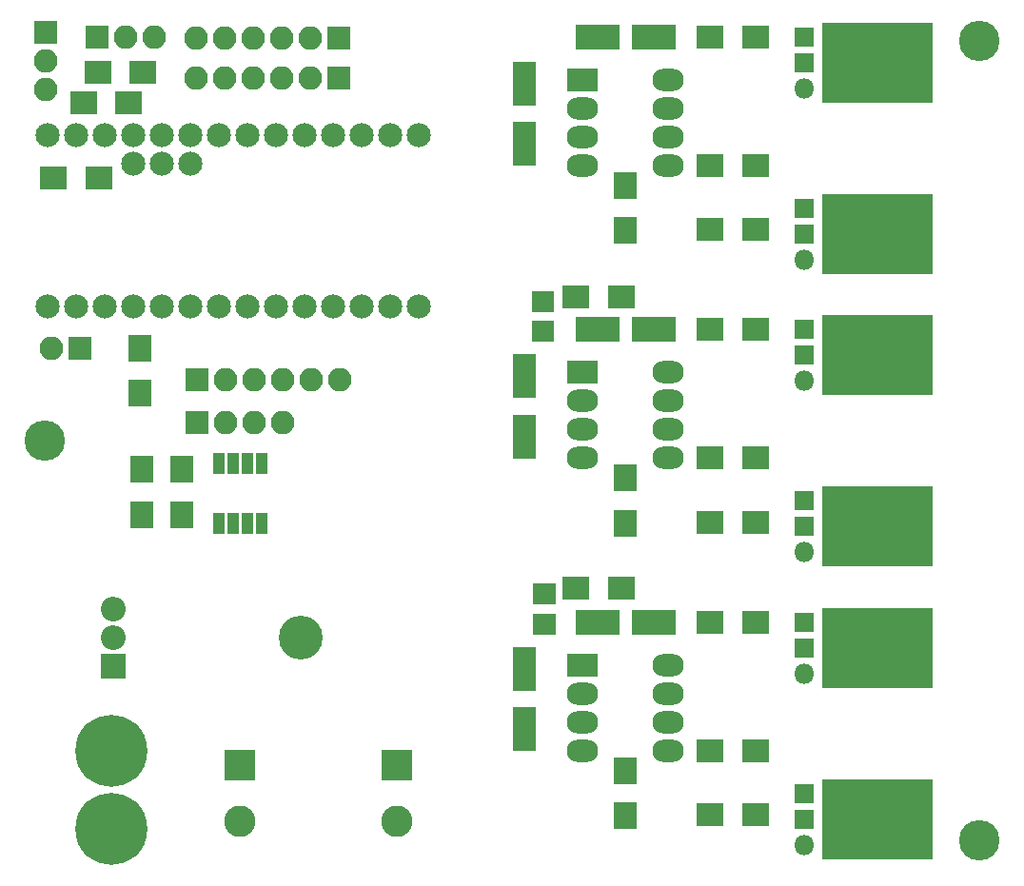
<source format=gbr>
G04 #@! TF.FileFunction,Soldermask,Top*
%FSLAX46Y46*%
G04 Gerber Fmt 4.6, Leading zero omitted, Abs format (unit mm)*
G04 Created by KiCad (PCBNEW 4.0.4-stable) date 07/18/17 15:47:46*
%MOMM*%
%LPD*%
G01*
G04 APERTURE LIST*
%ADD10C,0.100000*%
%ADD11R,2.000000X3.900000*%
%ADD12C,2.150000*%
%ADD13R,2.800000X2.000000*%
%ADD14O,2.800000X2.000000*%
%ADD15R,2.000000X2.400000*%
%ADD16R,3.900000X2.200000*%
%ADD17C,6.399480*%
%ADD18R,2.400000X2.100000*%
%ADD19O,3.900000X3.900000*%
%ADD20R,2.200000X2.200000*%
%ADD21O,2.200000X2.200000*%
%ADD22R,1.800000X1.800000*%
%ADD23O,1.800000X1.800000*%
%ADD24R,9.900000X7.150000*%
%ADD25R,2.100000X2.400000*%
%ADD26R,2.800000X2.800000*%
%ADD27C,2.800000*%
%ADD28R,2.400000X2.000000*%
%ADD29R,2.100000X2.100000*%
%ADD30O,2.100000X2.100000*%
%ADD31R,0.800000X1.900000*%
%ADD32R,1.000000X1.950000*%
%ADD33C,3.600000*%
G04 APERTURE END LIST*
D10*
D11*
X46482000Y71153000D03*
X46482000Y65753000D03*
D12*
X16764000Y64008000D03*
X14224000Y64008000D03*
X11684000Y64008000D03*
X6604000Y51308000D03*
X9144000Y51308000D03*
X11684000Y51308000D03*
X14224000Y51308000D03*
X16764000Y51308000D03*
X19304000Y51308000D03*
X21844000Y51308000D03*
X24384000Y51308000D03*
X26924000Y51308000D03*
X29464000Y51308000D03*
X32004000Y51308000D03*
X34544000Y51308000D03*
X37084000Y51308000D03*
X37084000Y66548000D03*
X34544000Y66548000D03*
X32004000Y66548000D03*
X29464000Y66548000D03*
X26924000Y66548000D03*
X24384000Y66548000D03*
X21844000Y66548000D03*
X19304000Y66548000D03*
X16764000Y66548000D03*
X14224000Y66548000D03*
X11684000Y66548000D03*
X9144000Y66548000D03*
X6604000Y66548000D03*
X4064000Y66548000D03*
X4064000Y51308000D03*
D13*
X51689000Y71501000D03*
D14*
X59309000Y63881000D03*
X51689000Y68961000D03*
X59309000Y66421000D03*
X51689000Y66421000D03*
X59309000Y68961000D03*
X51689000Y63881000D03*
X59309000Y71501000D03*
D15*
X12319000Y47593000D03*
X12319000Y43593000D03*
D16*
X57999000Y75311000D03*
X52999000Y75311000D03*
X57999000Y49276000D03*
X52999000Y49276000D03*
X57999000Y23241000D03*
X52999000Y23241000D03*
D17*
X9779000Y4826000D03*
X9779000Y11811000D03*
D18*
X67024000Y75311000D03*
X63024000Y75311000D03*
X67024000Y63881000D03*
X63024000Y63881000D03*
X67024000Y49276000D03*
X63024000Y49276000D03*
X67024000Y37846000D03*
X63024000Y37846000D03*
X67024000Y23241000D03*
X63024000Y23241000D03*
X67024000Y11811000D03*
X63024000Y11811000D03*
X67024000Y58166000D03*
X63024000Y58166000D03*
X67024000Y32131000D03*
X63024000Y32131000D03*
D19*
X26566000Y21844000D03*
D20*
X9906000Y19304000D03*
D21*
X9906000Y21844000D03*
X9906000Y24384000D03*
D22*
X71374000Y49276000D03*
X71374000Y46976000D03*
D23*
X71374000Y44676000D03*
D24*
X77874000Y46976000D03*
D22*
X71374000Y75311000D03*
X71374000Y73011000D03*
D23*
X71374000Y70711000D03*
D24*
X77874000Y73011000D03*
D22*
X71374000Y34036000D03*
X71374000Y31736000D03*
D23*
X71374000Y29436000D03*
D24*
X77874000Y31736000D03*
D22*
X71374000Y23241000D03*
X71374000Y20941000D03*
D23*
X71374000Y18641000D03*
D24*
X77874000Y20941000D03*
D22*
X71374000Y8001000D03*
X71374000Y5701000D03*
D23*
X71374000Y3401000D03*
D24*
X77874000Y5701000D03*
D18*
X67024000Y6096000D03*
X63024000Y6096000D03*
D25*
X55499000Y62071000D03*
X55499000Y58071000D03*
X55499000Y36036000D03*
X55499000Y32036000D03*
X55499000Y10001000D03*
X55499000Y6001000D03*
D13*
X51689000Y45466000D03*
D14*
X59309000Y37846000D03*
X51689000Y42926000D03*
X59309000Y40386000D03*
X51689000Y40386000D03*
X59309000Y42926000D03*
X51689000Y37846000D03*
X59309000Y45466000D03*
D13*
X51689000Y19431000D03*
D14*
X59309000Y11811000D03*
X51689000Y16891000D03*
X59309000Y14351000D03*
X51689000Y14351000D03*
X59309000Y16891000D03*
X51689000Y11811000D03*
X59309000Y19431000D03*
D26*
X21209000Y10541000D03*
D27*
X21209000Y5541000D03*
D28*
X51086000Y26289000D03*
X55086000Y26289000D03*
X51086000Y52197000D03*
X55086000Y52197000D03*
D29*
X29972000Y75184000D03*
D30*
X27432000Y75184000D03*
X24892000Y75184000D03*
X22352000Y75184000D03*
X19812000Y75184000D03*
X17272000Y75184000D03*
D29*
X29972000Y71628000D03*
D30*
X27432000Y71628000D03*
X24892000Y71628000D03*
X22352000Y71628000D03*
X19812000Y71628000D03*
X17272000Y71628000D03*
D29*
X6985000Y47625000D03*
D30*
X4445000Y47625000D03*
D22*
X71374000Y60071000D03*
X71374000Y57771000D03*
D23*
X71374000Y55471000D03*
D24*
X77874000Y57771000D03*
D31*
X47483000Y49089000D03*
X48133000Y49089000D03*
X48783000Y49089000D03*
X48783000Y51749000D03*
X48133000Y51749000D03*
X47483000Y51749000D03*
X47610000Y23054000D03*
X48260000Y23054000D03*
X48910000Y23054000D03*
X48910000Y25714000D03*
X48260000Y25714000D03*
X47610000Y25714000D03*
D26*
X35179000Y10541000D03*
D27*
X35179000Y5541000D03*
D29*
X8509000Y75311000D03*
D30*
X11049000Y75311000D03*
X13589000Y75311000D03*
D28*
X4604000Y62738000D03*
X8604000Y62738000D03*
D15*
X12446000Y32798000D03*
X12446000Y36798000D03*
D29*
X17399000Y44831000D03*
D30*
X19939000Y44831000D03*
X22479000Y44831000D03*
X25019000Y44831000D03*
X27559000Y44831000D03*
X30099000Y44831000D03*
D29*
X17399000Y41021000D03*
D30*
X19939000Y41021000D03*
X22479000Y41021000D03*
X25019000Y41021000D03*
D25*
X16002000Y32798000D03*
X16002000Y36798000D03*
D32*
X19304000Y31971000D03*
X20574000Y31971000D03*
X21844000Y31971000D03*
X23114000Y31971000D03*
X23114000Y37371000D03*
X21844000Y37371000D03*
X20574000Y37371000D03*
X19304000Y37371000D03*
D28*
X7271000Y69469000D03*
X11271000Y69469000D03*
D29*
X3937000Y75692000D03*
D30*
X3937000Y73152000D03*
X3937000Y70612000D03*
D18*
X8541000Y72136000D03*
X12541000Y72136000D03*
D11*
X46482000Y45118000D03*
X46482000Y39718000D03*
X46482000Y19083000D03*
X46482000Y13683000D03*
D33*
X86995000Y74930000D03*
X3810000Y39370000D03*
X86995000Y3810000D03*
M02*

</source>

——————————

### [To-do item]
Pick every line of the data that includes the string "APERTURE".

### [Task output]
G04 APERTURE LIST*
G04 APERTURE END LIST*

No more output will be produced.